This was primarily because this is used to claim that, since we cannot prove that (a maximally great) god does not exist, it is possible that (a maximally great) god does exist, furthermore since we cannot prove that (a maximally great) god is does not exist necessarily it is possible that (a maximally great) god does exist necessarily and it therefore follows that (a maximally great) god does exist (necessarily). Sounds like BS, right?
Anyway, I also argued against a more complex version of the argument (raised by cpdavey):
1. ◊□A (Assumption for Conditional Proof (CP))
2. ~□A (Assumption for Reductio Ad Absurdum (RAA))
3. ~~◊~A (2 E2)
4. ◊~A (3 Double Negation (DN))
5. □| ◊~A (4 S5-reit)
6. □◊~A (5 nec intro)
7. □~□~~A (6 E1)
8. □~□A (7 DN)
9. ~◊~~□A (8 E2)
10. ~◊□A (9 DN)
11. ◊□A & ~◊□A (1,10 Conjunction)
12. ~~□A (1-11 RAA)
13. □A (12 DN)
14. ◊□A -> □A Q.E.D. (1-13 CP)
14. ◊□A -> □A Q.E.D. (1-13 CP)
I concluded that the Reductio Ad Absurdum wasn't actually necessary, because you can do it like this:
1. ◊□A (Initial position)
2. A <--> ~B (Assumption for Logical Fiddle)
2. A <--> ~B (Assumption for Logical Fiddle)
3. ◊□~B (Substitution of 2 into 1)
4. ~~◊~~□~B (3 double DN)
5. ~□~□~B (4 E2)
6. ~□~□A (Substitution of 2 into 5)
7. □A (6 n2)
8. ◊□A -> □A Q.E.D. (1-7)
But here we can see that the step between (6) and (7) is not valid (because it's reversed) - so there's a problem which is being disguised by the process of going through the Reductio Ad Absurdum.
I pretty much left it at that, inviting the reader to point out where the problem is, if they could see it. That was five years ago.
So, what was the obvious thing that recently leaped out at me? The proof put together, or at least presented by cpdavey relies rather heavily on the introduction of double negatives and swapping from ~□~ to ◊ and from ~◊~ to □. Both of these latter two moves can be reversed (see Classical Modal Logic). What it doesn't rely on, is the value of A. Which means we can do this:
1. ◊~G (Initial weakish atheism position)
2. ~□~~G (1 classical modal logic)
2. ~□~~G (1 classical modal logic)
3. ~~□~□~~G (2 n2, right way around)
4. □~□G (3 DN removed)
5. ~◊□G (4 classic modal logic)
This means we arrive at the same conclusion whether we assume that it is possible that there is no god (◊~G) or that it is not necessary that there is a god (~□G), namely that it is not possible that there is necessarily a god (~◊□G), which is precisely what we would expect.

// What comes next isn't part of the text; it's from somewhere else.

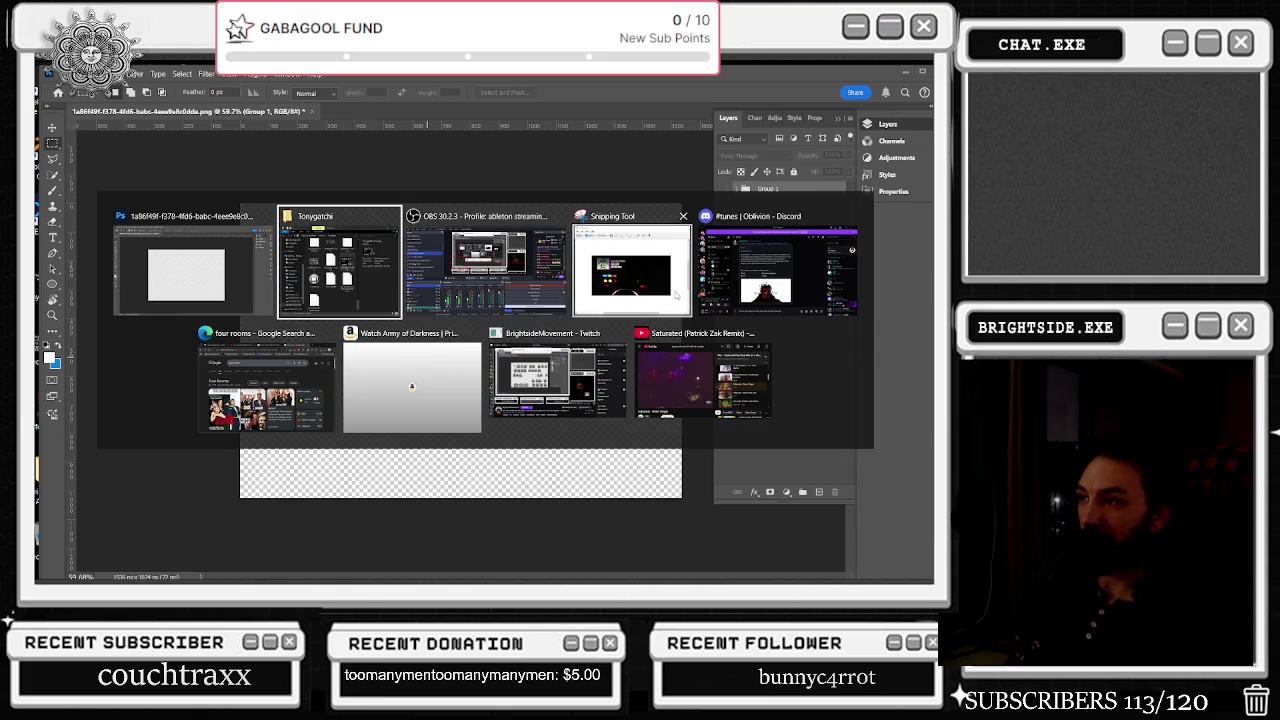
key("Escape")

Effectively all cpdavey was arguing was that if his presumption was correct, then assuming the truth of the opposite of his presumption would lead to a conclusion that his presumption was incorrect. Which it did and which we would expect. That's why there's no great problem within his "Reductio Ad Absurdum" but there is when we run his proof with no RAA. His whole argument came down to a "heads I'm right, tails you're wrong" sort of con.
The error is quite clear in Step 12 above, where cpdavey writes "12. ~~□A (1-11 RAA)". Clearly the RAA started at Step 2, not Step 1.
Sometimes we just don't see things that are staring us in the face. Perhaps I was trying too hard to be clever. But then again, so was cpdavey, since the result that he needed to get his RAA to work was precisely the one he was aiming at, via use of the RAA, ie the fallacious claim that, given ◊□A, □A.